I need to automate the downloading of an Excel report from a company reporting platform and I plan to schedule my R script to run everyday (taskscheduleR) to pull down the report and then write it to a database table where I can query it using Tableau.
I have inspected the GET request that kicks off when I download the file (right click in chrome -> inspect -> network -> copy all as cURL cmd).
I have copied all the headers in the browser GET request into my GET request in R including the cookie details.
When I paste all this info into my R GET request (in the correct format) I can download the file of interest however the next day the working query doesn't work.

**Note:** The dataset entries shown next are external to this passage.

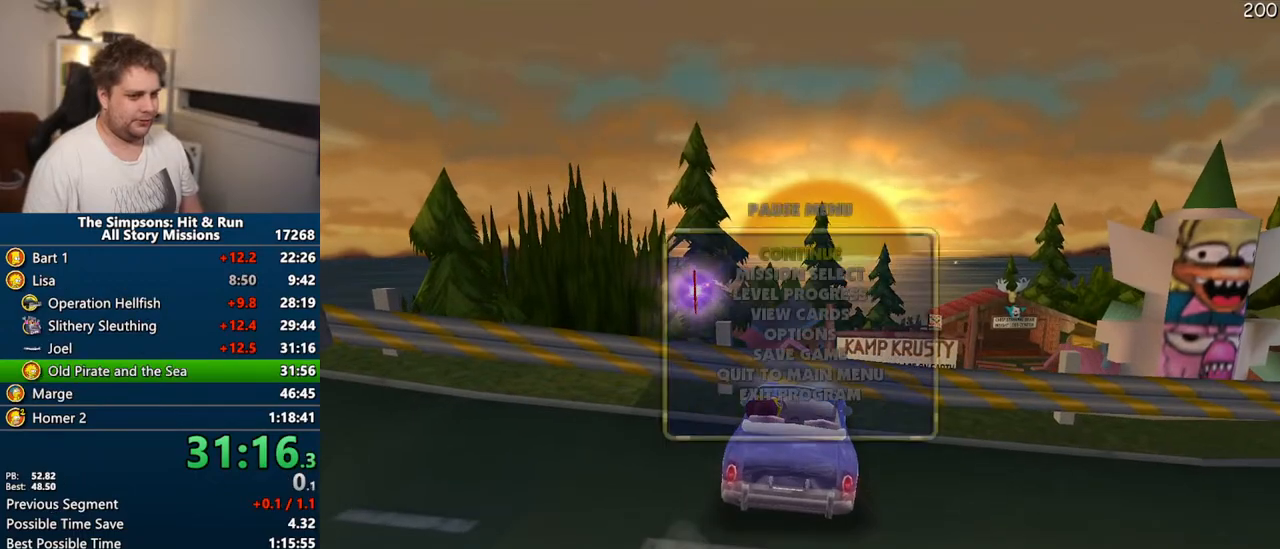
{"buttons": [], "left_stick": "center", "right_stick": "center", "events": [[50, "START", "up"], [183, "DPAD_DOWN", "down"], [200, "TRIANGLE", "down"], [300, "DPAD_DOWN", "up"], [333, "TRIANGLE", "up"]]}
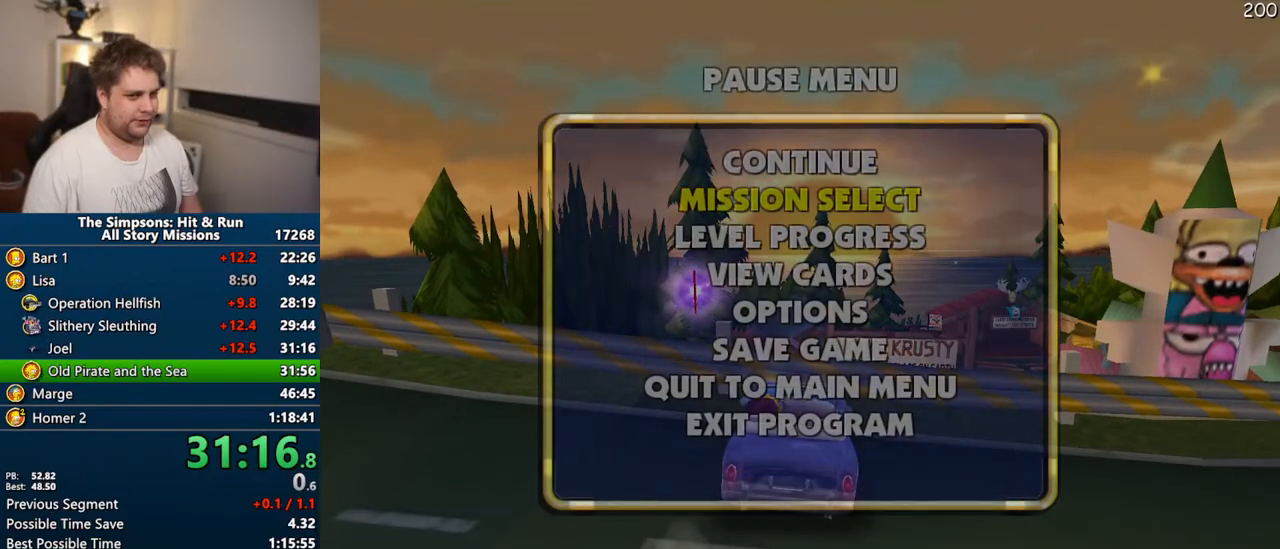
{"buttons": ["DPAD_UP"], "left_stick": "center", "right_stick": "center", "events": [[500, "DPAD_UP", "down"]]}
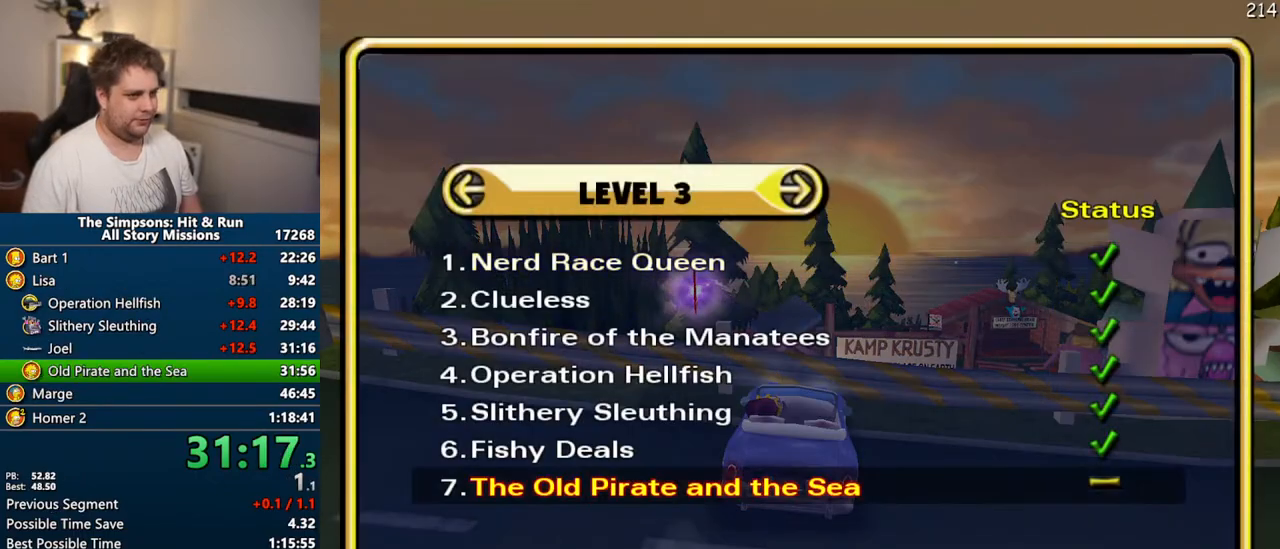
{"buttons": [], "left_stick": "center", "right_stick": "center", "events": [[17, "TRIANGLE", "down"], [133, "DPAD_UP", "up"], [150, "TRIANGLE", "up"]]}
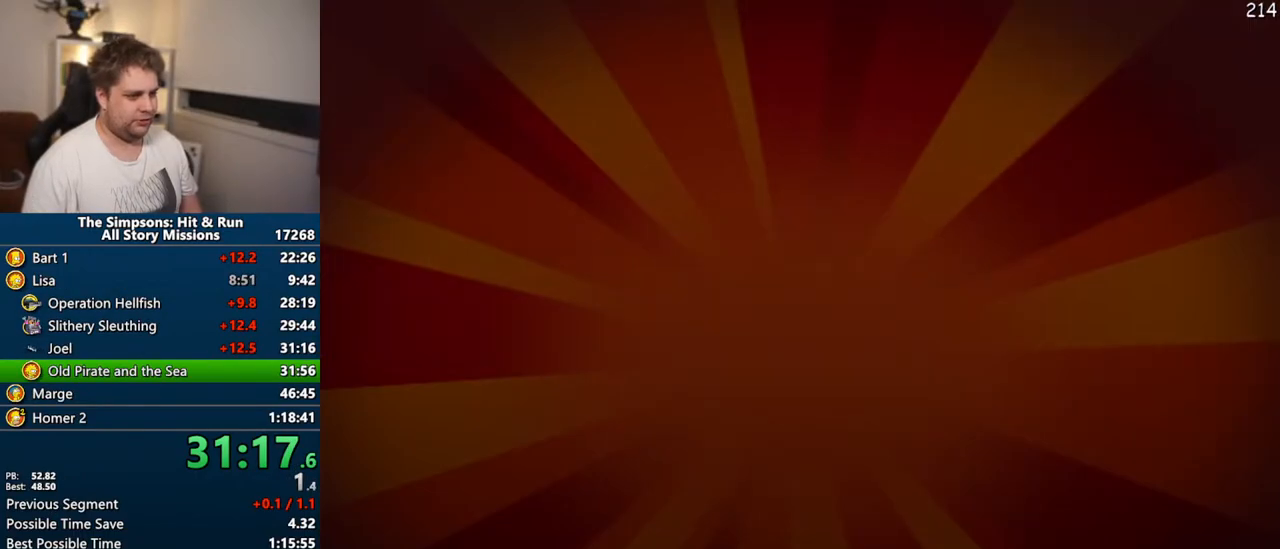
{"buttons": [], "left_stick": "center", "right_stick": "center", "events": []}
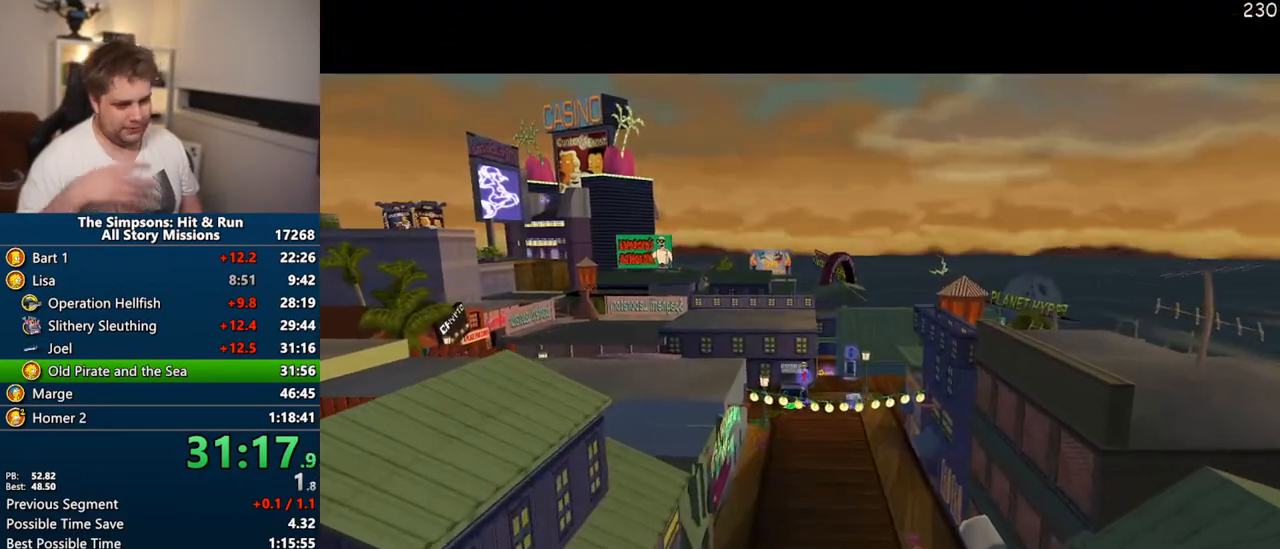
{"buttons": [], "left_stick": "center", "right_stick": "center", "events": []}
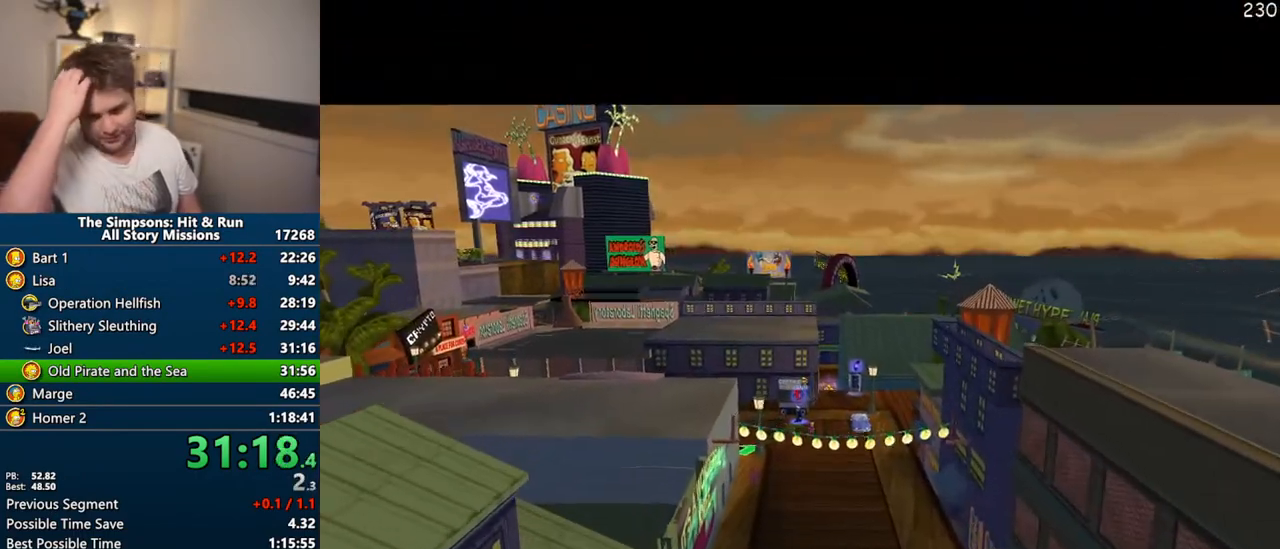
{"buttons": [], "left_stick": "center", "right_stick": "center", "events": []}
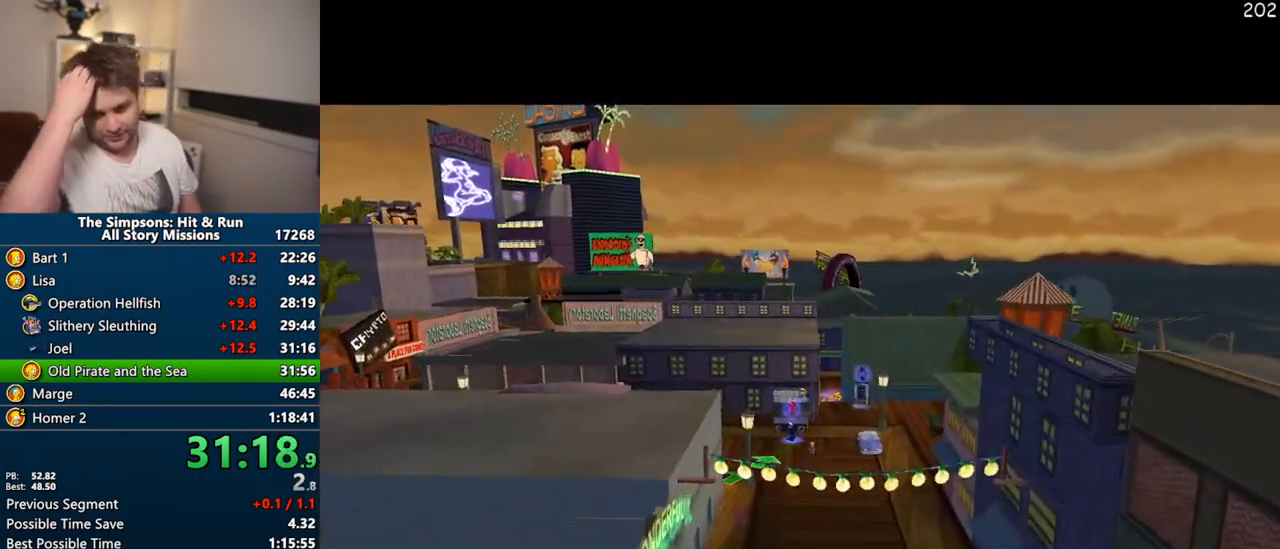
{"buttons": [], "left_stick": "center", "right_stick": "center", "events": []}
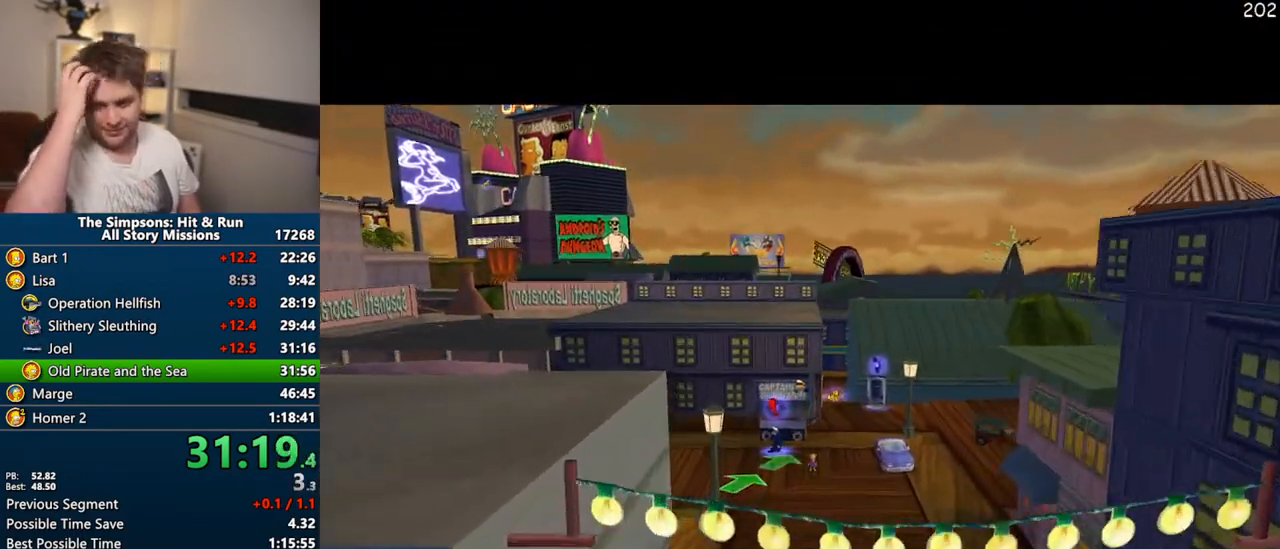
{"buttons": [], "left_stick": "up", "right_stick": "center", "events": [[500, "left_stick", "up"]]}
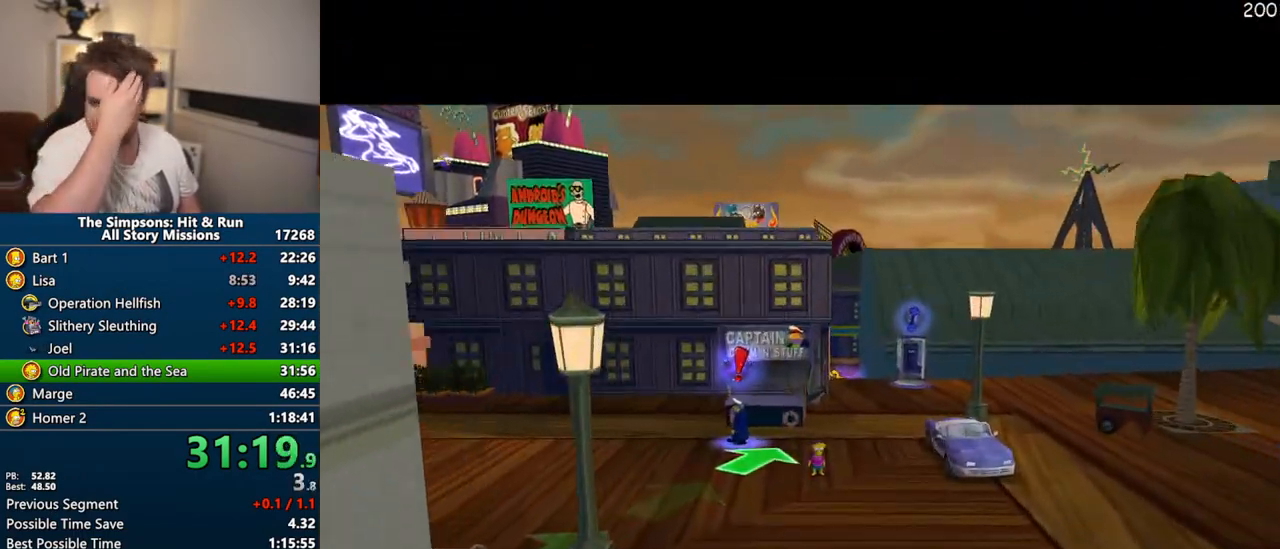
{"buttons": [], "left_stick": "up", "right_stick": "center", "events": []}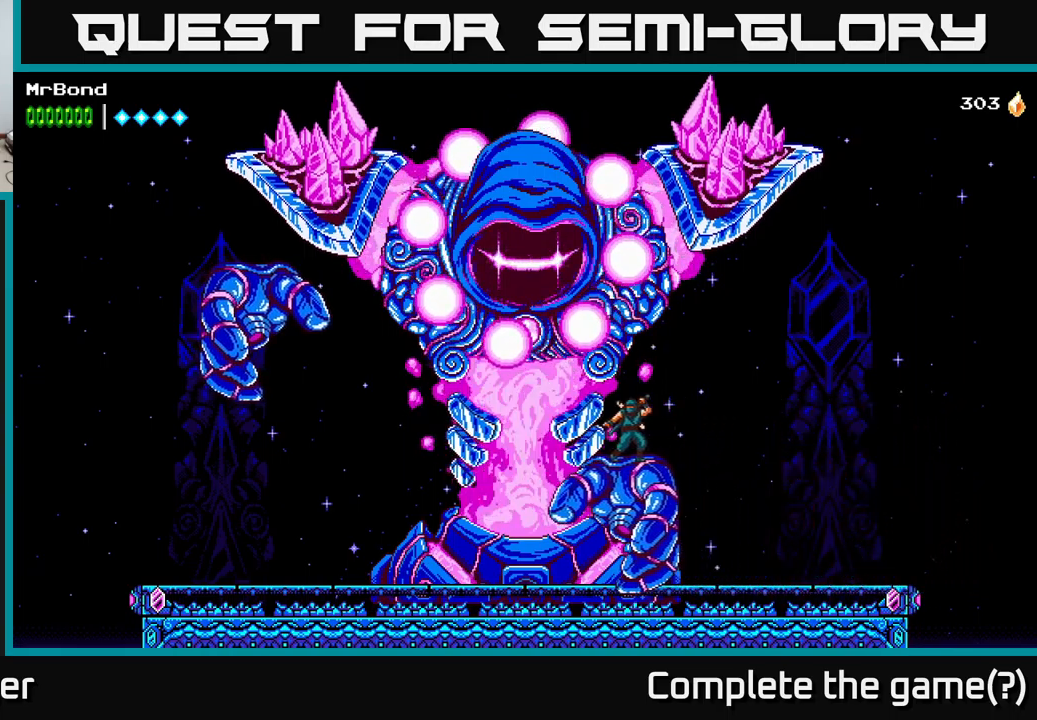
Gameplay with a controller (Xbox layout); each line is a JSON object with the inputs held at the frame after it. "events" lists button and stick changes between this image and that frame as [ms after this image, input, new state], when the widget could be followed in between. Not read: left_stick.
{"buttons": ["DPAD_RIGHT"], "right_stick": "center", "events": [[333, "DPAD_RIGHT", "down"]]}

Is there some way I can stop having to paste in a new cookie or stop it from expiring?
This is the code I am using to download the file:
pacman::p_load(httr, tidyverse, readxl, keyring, curl, RCurl)
address <- paste0("https://someprefix.myCompany.com/servlets/payer-reports/Blah%20COVID%20Reports/Report_Name_",gsub("-", "",Sys.Date()-2),".xlsx")
request <- GET(
address,
add_headers(
Connection = 'keep-alive',
Upgrade-Insecure-Requests = '1',
DNT = '1',
User-Agent = 'Mozilla/5.0 (Windows NT 10.0; Win64; x64) AppleWebKit/537.36 (KHTML, like Gecko) Chrome/83.0.4103.106 Safari/537.36',
Accept = 'text/html,application/xhtml+xml,application/xml;q=0.9,image/webp,image/apng,/;q=0.8,application/signed-exchange;v=b3;q=0.9',
Sec-Fetch-Site = 'same-origin',
Sec-Fetch-Mode = 'navigate',
Sec-Fetch-User = '?1',
Sec-Fetch-Dest = 'document',
Referer = 'https://prefix.myCompany.com/app/oneportalMaster.html',
Accept-Language = 'en-US,en;q=0.9',
Accept-Encoding = 'gzip, deflate, br',
Host = 'prefix.myCompany.com',
Cookie = 'LotsOfCookieInfoHere'),
authenticate(user = "myName",
password = keyring::key_get("MSID")),
write_disk(tf <- tempfile(fileext = ".xlsx")))
df <- readxl::read_xlsx(tf)
When I run the same code the following day I get the status below:
> request
Response [https://prefix.myCompany.com/servlets/payer-reports/Blah%20COVID%20Reports/Report_Name_thru_20200721.xlsx]
Date: 2020-07-23 08:12
Status: 401
Content-Type: <unknown>
<EMPTY BODY>